The quest to end domestic violence and sexual assault is inextricably linked with the quest to end racism, homophobia, transphobia, misogyny, xenophobia, religious bigotry toward Jewish and Muslim communities, and other forms of oppression toward marginalized communities, including immigrant and Native American communities. It also requires acknowledging and addressing the historical trauma experienced by these communities, as well as the detrimental impact and trauma caused by current experiences of racism and other forms of oppression. Finally, it requires both state and federal governments to thoroughly examine their role in the oppression of these marginalized communities, and to commit to meaningful and enduring reforms.

Moreover, as a society we must recognize that to support Confederate statues as memorials in important shared public spaces is to literally choose to “put on a pedestal” those who decided to go to war against the United States in their efforts to maintain the right to subjugate, abuse and enslave Black communities for their own gain and to benefit the economic foundation upon which this country was built.
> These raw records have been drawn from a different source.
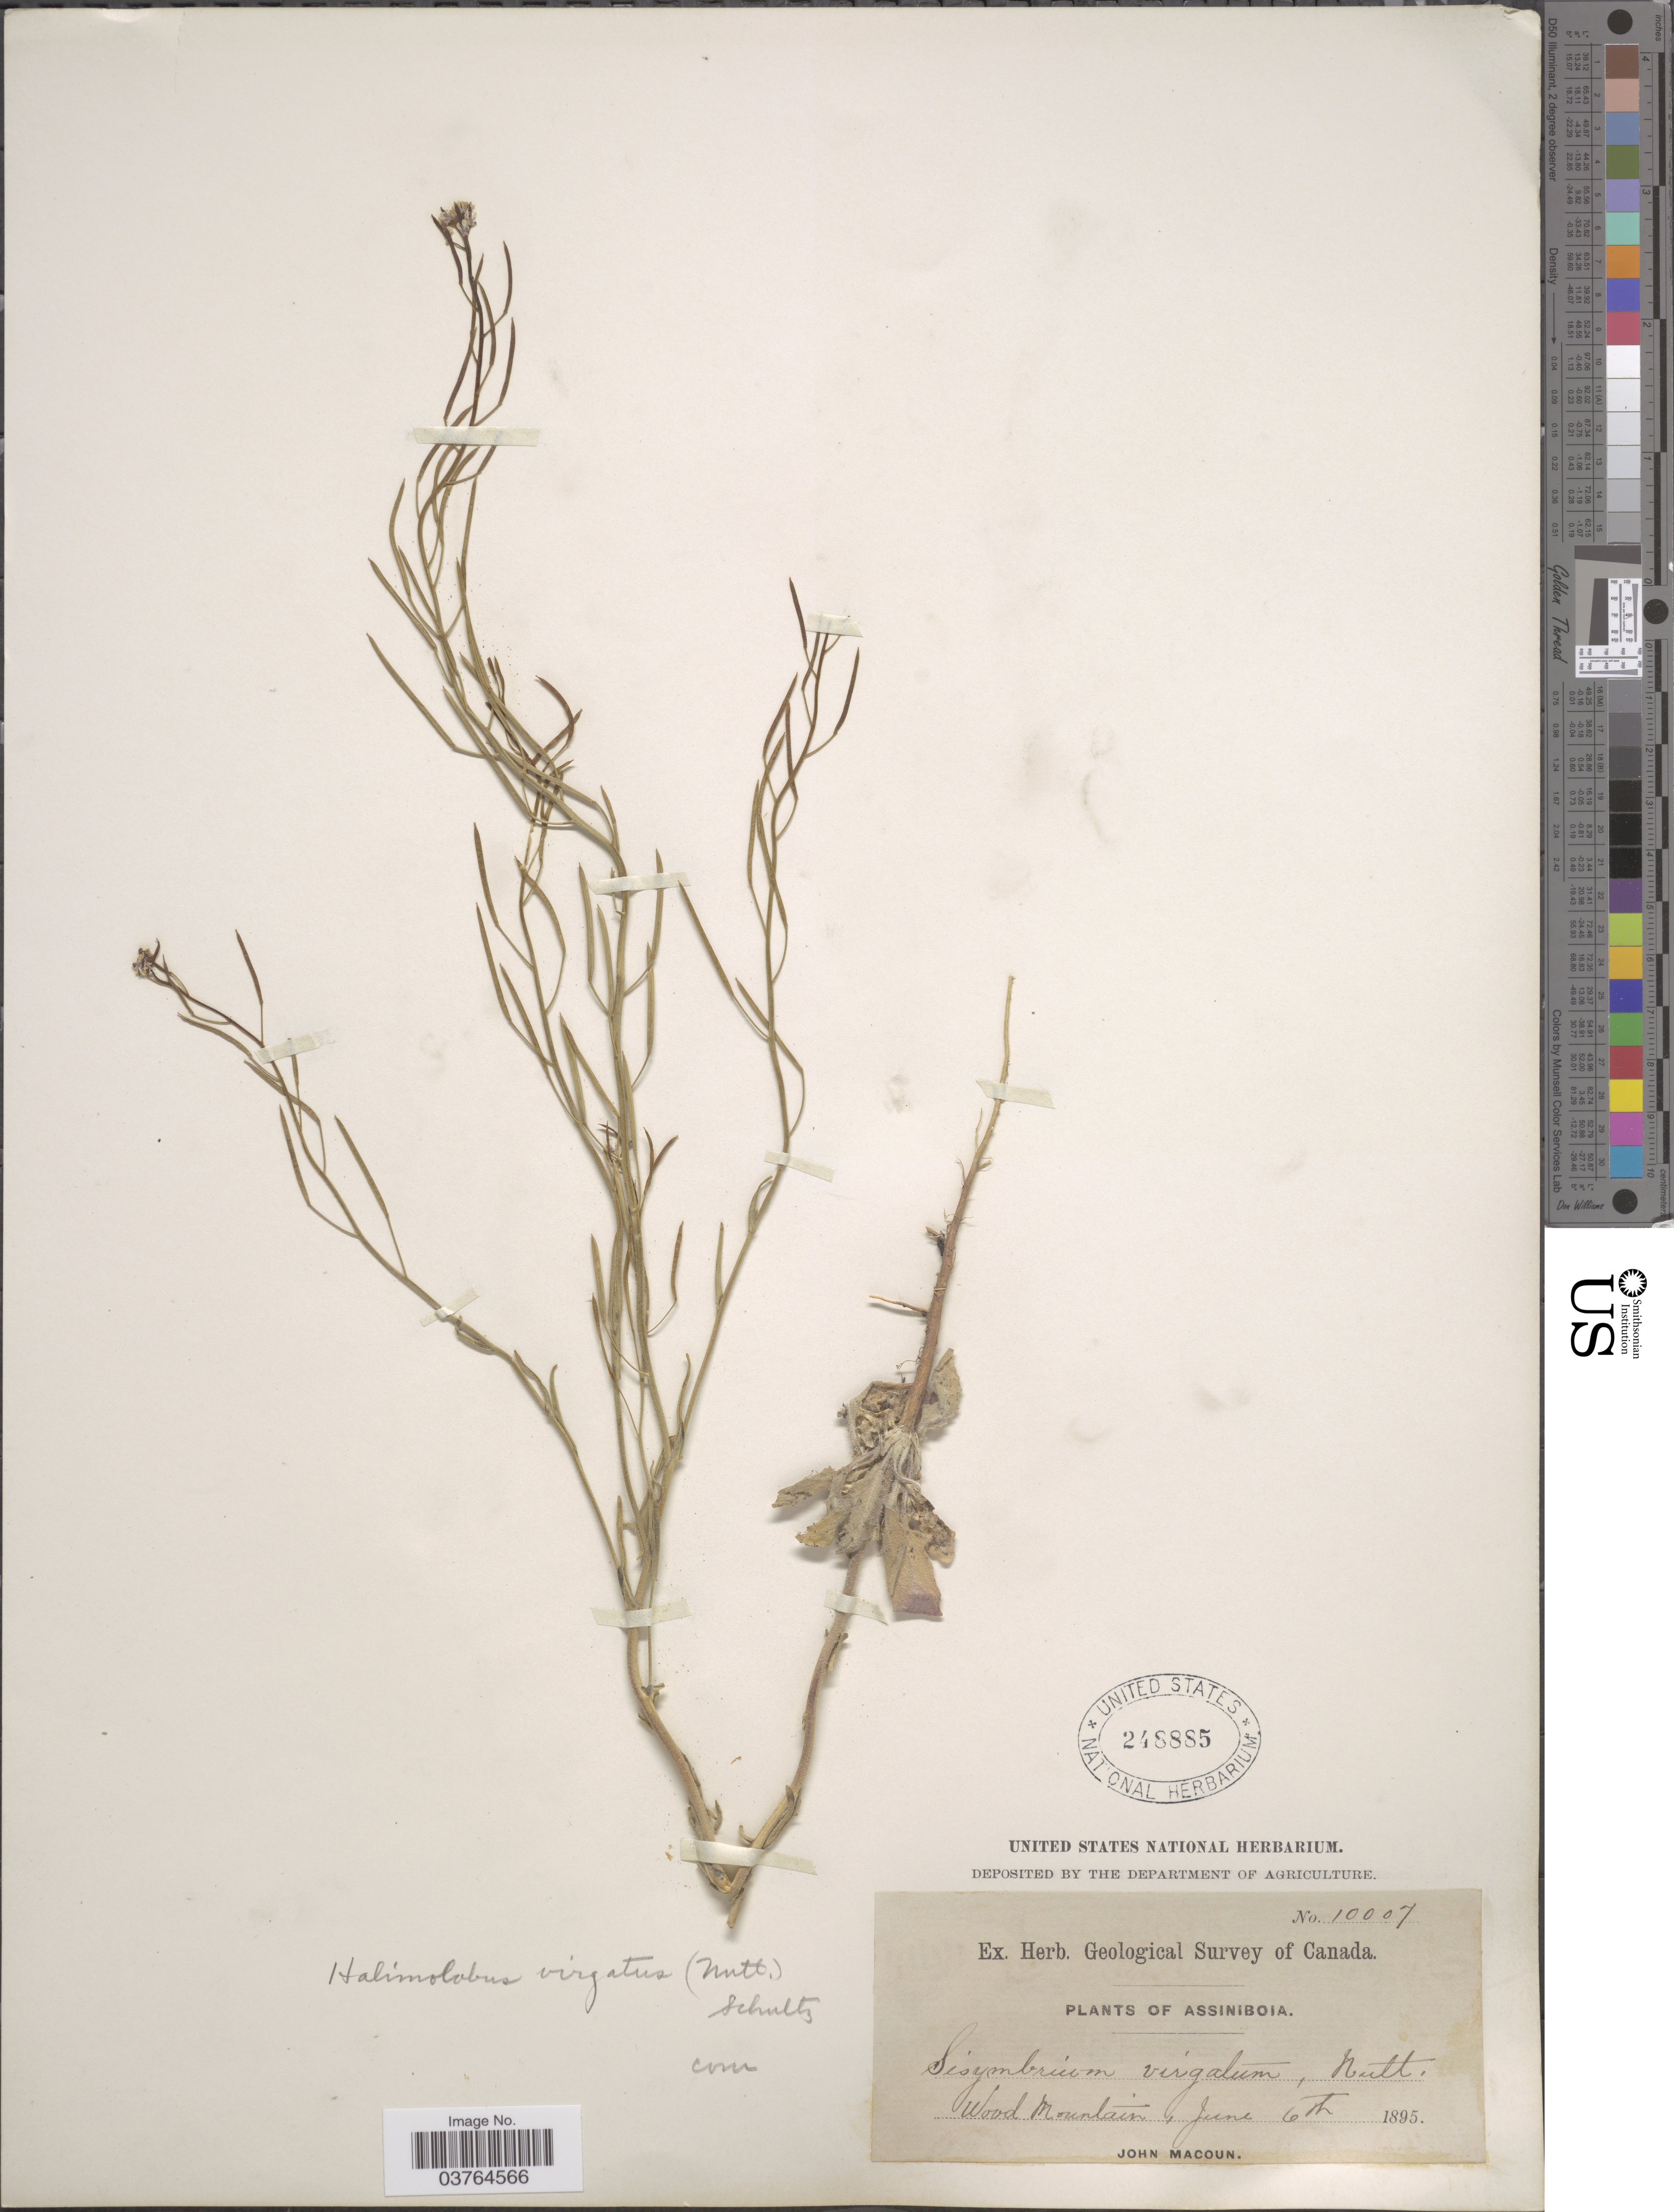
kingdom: Plantae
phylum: Tracheophyta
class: Magnoliopsida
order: Brassicales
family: Brassicaceae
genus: Transberingia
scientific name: Transberingia bursifolia subsp. virgata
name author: (Nutt.) Al-Shehbaz & O'Kane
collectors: J. Macoun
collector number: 10007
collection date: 1895-06-06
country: Canada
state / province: Saskatchewan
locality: Assiniboia. Wood Mountain.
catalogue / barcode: US 248885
As a society, it is time to acknowledge that those are not the individuals we need to continue to glorify, especially if we want to move our nation towards its aspirational goals of equality and justice. We are not saying that this history should be erased or ignored, quite the contrary—it is through continuing to learn the lessons from history that we can support the values and the principles that we must build on.

Inevitably, ending racism and other forms of dominance and oppression toward marginalized communities will come when everyone, particularly those in dominant groups, commit to doing the hard work of addressing implicit and explicit bias at the individual and organizational level, as well as commit to dismantling systemic racism and oppression at the local, state, and national level.

We acknowledge that the movement to end domestic and sexual violence has much more work to do to live up to these ideals.  We call on all people involved in the movement to actively engage in anti-racism efforts, to show up and have the difficult and necessary conversations, to acknowledge the historical trauma and present-day impact of white supremacy and other forms of bigotry, and to unify in our efforts to end all forms of abuse and oppression.  In so doing, we stand together with other activists and organizations to continue to work passionately for gender, racial, economic, and social justice for ALL.

It is the obligation of every person who wishes to live in a free, pluralistic, and civil society to condemn neo-Nazis’ reprehensible speech and actions. More than this, we must engage our neighbors, families, friends, political representatives, and community members in dialogue about how we as a society can:

  • Build healthy, safe, and respectful relationships across differences in our families and communities and interrupt racism and oppression as active bystanders in our daily lives;
  • Acknowledge the United States’ devastating history of oppression, which has accrued significant economic benefits for some off of the labor and pain of others, while also striving to fulfill the aspirations of our nation to extend equal rights to each person, uphold human rights, and make peaceful democracy vital and real;
  • Continue working for equity and economic and social justice so that all people have access to what they need, not only to survive but to thrive in their lives;
  • Create spaces in which people of varied religions, races, ethnicities, gender identities, sexual orientations, ages, and abilities, can come together in our common humanity and strive together for the common good and universal human dignity; and
  • Find additional ways to stand up for civil and human rights, such as utilizing these action steps from The Leadership Conference.